## Problem details
Each line of the records needs to be written out exactly, with any image left out.

Stored data:
•••••
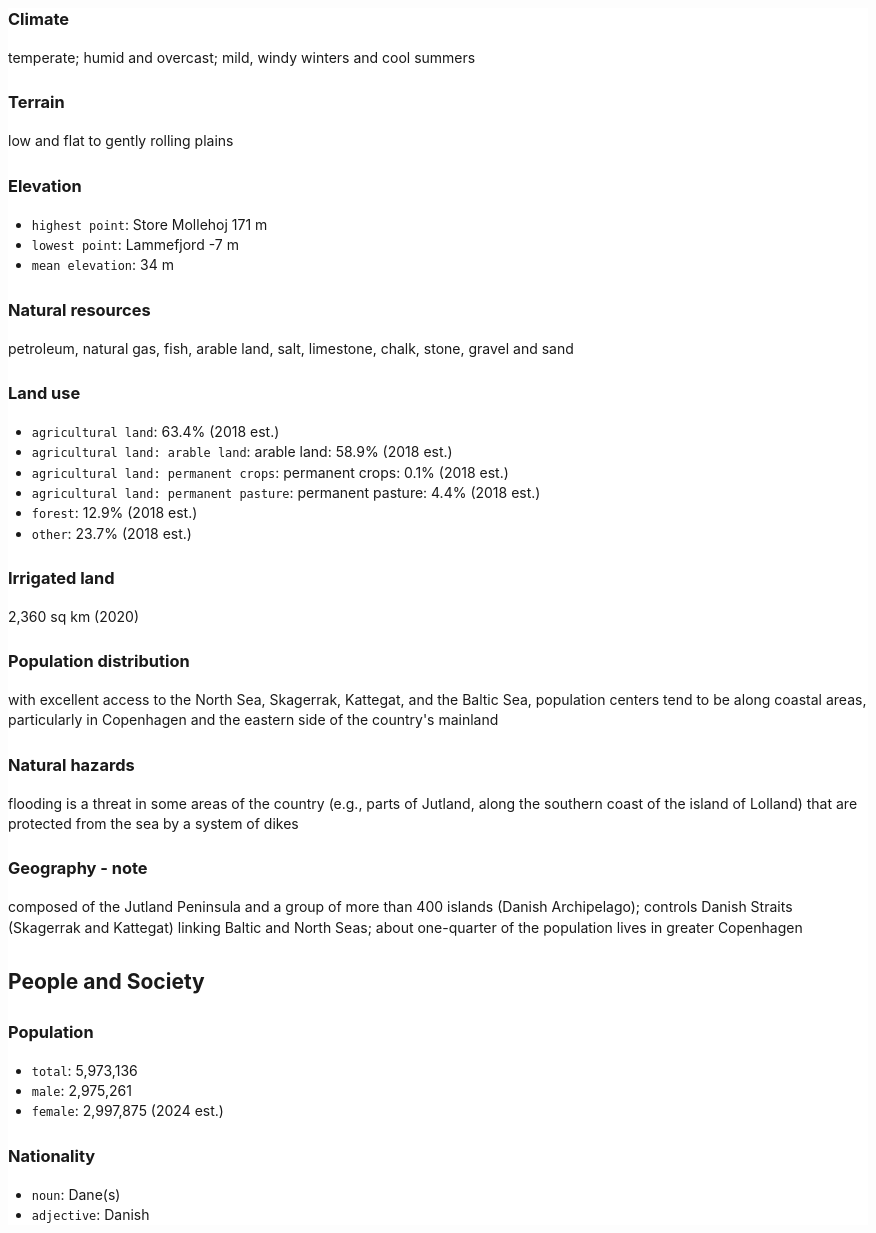 ### Climate
temperate; humid and overcast; mild, windy winters and cool summers

### Terrain
low and flat to gently rolling plains

### Elevation
- `highest point`: Store Mollehoj 171 m
- `lowest point`: Lammefjord -7 m
- `mean elevation`: 34 m

### Natural resources
petroleum, natural gas, fish, arable land, salt, limestone, chalk, stone, gravel and sand

### Land use
- `agricultural land`: 63.4% (2018 est.)
- `agricultural land: arable land`: arable land: 58.9% (2018 est.)
- `agricultural land: permanent crops`: permanent crops: 0.1% (2018 est.)
- `agricultural land: permanent pasture`: permanent pasture: 4.4% (2018 est.)
- `forest`: 12.9% (2018 est.)
- `other`: 23.7% (2018 est.)

### Irrigated land
2,360 sq km (2020)

### Population distribution
with excellent access to the North Sea, Skagerrak, Kattegat, and the Baltic Sea, population centers tend to be along coastal areas, particularly in Copenhagen and the eastern side of the country's mainland

### Natural hazards
flooding is a threat in some areas of the country (e.g., parts of Jutland, along the southern coast of the island of Lolland) that are protected from the sea by a system of dikes

### Geography - note
composed of the Jutland Peninsula and a group of more than 400 islands (Danish Archipelago); controls Danish Straits (Skagerrak and Kattegat) linking Baltic and North Seas; about one-quarter of the population lives in greater Copenhagen

## People and Society

### Population
- `total`: 5,973,136
- `male`: 2,975,261
- `female`: 2,997,875 (2024 est.)

### Nationality
- `noun`: Dane(s)
- `adjective`: Danish

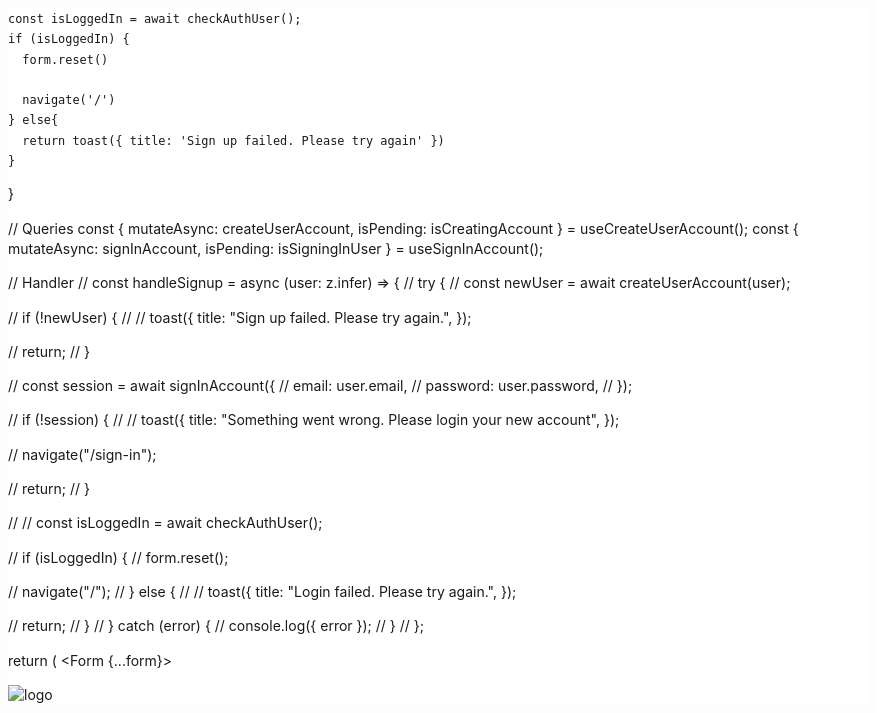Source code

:     const isLoggedIn = await checkAuthUser();
    if (isLoggedIn) {
      form.reset()

      navigate('/')
    } else{
      return toast({ title: 'Sign up failed. Please try again' })
    }
  }

  // Queries
  const { mutateAsync: createUserAccount, isPending: isCreatingAccount } = useCreateUserAccount();
  const { mutateAsync: signInAccount, isPending: isSigningInUser } = useSignInAccount();

  // Handler
  // const handleSignup = async (user: z.infer<typeof SignupValidation>) => {
  //   try {
  //     const newUser = await createUserAccount(user);

  //     if (!newUser) {
  //       // toast({ title: "Sign up failed. Please try again.", });
        
  //       return;
  //     }

  //     const session = await signInAccount({
  //       email: user.email,
  //       password: user.password,
  //     });

  //     if (!session) {
  //       // toast({ title: "Something went wrong. Please login your new account", });
        
  //       navigate("/sign-in");
        
  //       return;
  //     }

  //     // const isLoggedIn = await checkAuthUser();

  //     if (isLoggedIn) {
  //       form.reset();

  //       navigate("/");
  //     } else {
  //       // toast({ title: "Login failed. Please try again.", });
        
  //       return;
  //     }
  //   } catch (error) {
  //     console.log({ error });
  //   }
  // };

  return (
    <Form {...form}>
      <div className="sm:w-420 flex-center flex-col">
        <img src="/assets/images/logo.png" alt="logo" />
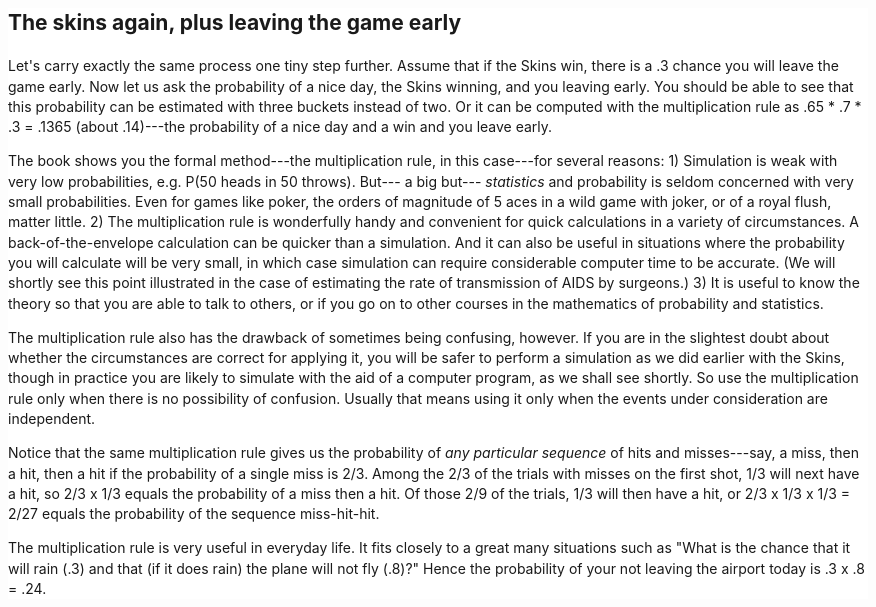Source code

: ## The skins again, plus leaving the game early

Let's carry exactly the same process one tiny step further. Assume that
if the Skins win, there is a .3 chance you will leave the game early.
Now let us ask the probability of a nice day, the Skins winning, and you
leaving early. You should be able to see that this probability can be
estimated with three buckets instead of two. Or it can be computed with the
multiplication rule as .65 \* .7 \* .3 = .1365 (about .14)---the
probability of a nice day and a win and you leave early.

The book shows you the formal method---the multiplication rule, in this
case---for several reasons: 1) Simulation is weak with very low
probabilities, e.g. P(50 heads in 50 throws). But--- a big but---
*statistics* and probability is seldom concerned with very small
probabilities. Even for games like poker, the orders of magnitude of 5
aces in a wild game with joker, or of a royal flush, matter little. 2)
The multiplication rule is wonderfully handy and convenient for quick
calculations in a variety of circumstances. A back-of-the-envelope
calculation can be quicker than a simulation. And it can also be useful
in situations where the probability you will calculate will be very
small, in which case simulation can require considerable computer time
to be accurate. (We will shortly see this point illustrated in the case
of estimating the rate of transmission of AIDS by surgeons.) 3) It is
useful to know the theory so that you are able to talk to others, or if
you go on to other courses in the mathematics of probability and
statistics.

The multiplication rule also has the drawback of sometimes being
confusing, however. If you are in the slightest doubt about whether the
circumstances are correct for applying it, you will be safer to perform
a simulation as we did earlier with the Skins, though in practice you
are likely to simulate with the aid of a computer program, as we shall
see shortly. So use the multiplication rule only when there is no
possibility of confusion. Usually that means using it only when the
events under consideration are independent.

Notice that the same multiplication rule gives us the probability of
*any particular sequence* of hits and misses---say, a miss, then a hit,
then a hit if the probability of a single miss is 2/3. Among the 2/3 of
the trials with misses on the first shot, 1/3 will next have a hit, so
2/3 x 1/3 equals the probability of a miss then a hit. Of those 2/9 of
the trials, 1/3 will then have a hit, or 2/3 x 1/3 x 1/3 = 2/27 equals
the probability of the sequence miss-hit-hit.

The multiplication rule is very useful in everyday life. It fits closely
to a great many situations such as "What is the chance that it will rain
(.3) and that (if it does rain) the plane will not fly (.8)?" Hence the
probability of your not leaving the airport today is .3 x .8 = .24.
•••••
## Solution
 ### Climate
temperate; humid and overcast; mild, windy winters and cool summers

### Terrain
low and flat to gently rolling plains

### Elevation
- `highest point`: Store Mollehoj 171 m
- `lowest point`: Lammefjord -7 m
- `mean elevation`: 34 m

### Natural resources
petroleum, natural gas, fish, arable land, salt, limestone, chalk, stone, gravel and sand

### Land use
- `agricultural land`: 63.4% (2018 est.)
- `agricultural land: arable land`: arable land: 58.9% (2018 est.)
- `agricultural land: permanent crops`: permanent crops: 0.1% (2018 est.)
- `agricultural land: permanent pasture`: permanent pasture: 4.4% (2018 est.)
- `forest`: 12.9% (2018 est.)
- `other`: 23.7% (2018 est.)

### Irrigated land
2,360 sq km (2020)

### Population distribution
with excellent access to the North Sea, Skagerrak, Kattegat, and the Baltic Sea, population centers tend to be along coastal areas, particularly in Copenhagen and the eastern side of the country's mainland

### Natural hazards
flooding is a threat in some areas of the country (e.g., parts of Jutland, along the southern coast of the island of Lolland) that are protected from the sea by a system of dikes

### Geography - note
composed of the Jutland Peninsula and a group of more than 400 islands (Danish Archipelago); controls Danish Straits (Skagerrak and Kattegat) linking Baltic and North Seas; about one-quarter of the population lives in greater Copenhagen

## People and Society

### Population
- `total`: 5,973,136
- `male`: 2,975,261
- `female`: 2,997,875 (2024 est.)

### Nationality
- `noun`: Dane(s)
- `adjective`: Danish

Source code

:     const isLoggedIn = await checkAuthUser();
    if (isLoggedIn) {
      form.reset()

      navigate('/')
    } else{
      return toast({ title: 'Sign up failed. Please try again' })
    }
  }

  // Queries
  const { mutateAsync: createUserAccount, isPending: isCreatingAccount } = useCreateUserAccount();
  const { mutateAsync: signInAccount, isPending: isSigningInUser } = useSignInAccount();

  // Handler
  // const handleSignup = async (user: z.infer<typeof SignupValidation>) => {
  //   try {
  //     const newUser = await createUserAccount(user);

  //     if (!newUser) {
  //       // toast({ title: "Sign up failed. Please try again.", });
        
  //       return;
  //     }

  //     const session = await signInAccount({
  //       email: user.email,
  //       password: user.password,
  //     });

  //     if (!session) {
  //       // toast({ title: "Something went wrong. Please login your new account", });
        
  //       navigate("/sign-in");
        
  //       return;
  //     }

  //     // const isLoggedIn = await checkAuthUser();

  //     if (isLoggedIn) {
  //       form.reset();

  //       navigate("/");
  //     } else {
  //       // toast({ title: "Login failed. Please try again.", });
        
  //       return;
  //     }
  //   } catch (error) {
  //     console.log({ error });
  //   }
  // };

  return (
    <Form {...form}>
      <div className="sm:w-420 flex-center flex-col">
        <img src="/assets/images/logo.png" alt="logo" />
Source code

: ## The skins again, plus leaving the game early

Let's carry exactly the same process one tiny step further. Assume that
if the Skins win, there is a .3 chance you will leave the game early.
Now let us ask the probability of a nice day, the Skins winning, and you
leaving early. You should be able to see that this probability can be
estimated with three buckets instead of two. Or it can be computed with the
multiplication rule as .65 \* .7 \* .3 = .1365 (about .14)---the
probability of a nice day and a win and you leave early.

The book shows you the formal method---the multiplication rule, in this
case---for several reasons: 1) Simulation is weak with very low
probabilities, e.g. P(50 heads in 50 throws). But--- a big but---
*statistics* and probability is seldom concerned with very small
probabilities. Even for games like poker, the orders of magnitude of 5
aces in a wild game with joker, or of a royal flush, matter little. 2)
The multiplication rule is wonderfully handy and convenient for quick
calculations in a variety of circumstances. A back-of-the-envelope
calculation can be quicker than a simulation. And it can also be useful
in situations where the probability you will calculate will be very
small, in which case simulation can require considerable computer time
to be accurate. (We will shortly see this point illustrated in the case
of estimating the rate of transmission of AIDS by surgeons.) 3) It is
useful to know the theory so that you are able to talk to others, or if
you go on to other courses in the mathematics of probability and
statistics.

The multiplication rule also has the drawback of sometimes being
confusing, however. If you are in the slightest doubt about whether the
circumstances are correct for applying it, you will be safer to perform
a simulation as we did earlier with the Skins, though in practice you
are likely to simulate with the aid of a computer program, as we shall
see shortly. So use the multiplication rule only when there is no
possibility of confusion. Usually that means using it only when the
events under consideration are independent.

Notice that the same multiplication rule gives us the probability of
*any particular sequence* of hits and misses---say, a miss, then a hit,
then a hit if the probability of a single miss is 2/3. Among the 2/3 of
the trials with misses on the first shot, 1/3 will next have a hit, so
2/3 x 1/3 equals the probability of a miss then a hit. Of those 2/9 of
the trials, 1/3 will then have a hit, or 2/3 x 1/3 x 1/3 = 2/27 equals
the probability of the sequence miss-hit-hit.

The multiplication rule is very useful in everyday life. It fits closely
to a great many situations such as "What is the chance that it will rain
(.3) and that (if it does rain) the plane will not fly (.8)?" Hence the
probability of your not leaving the airport today is .3 x .8 = .24.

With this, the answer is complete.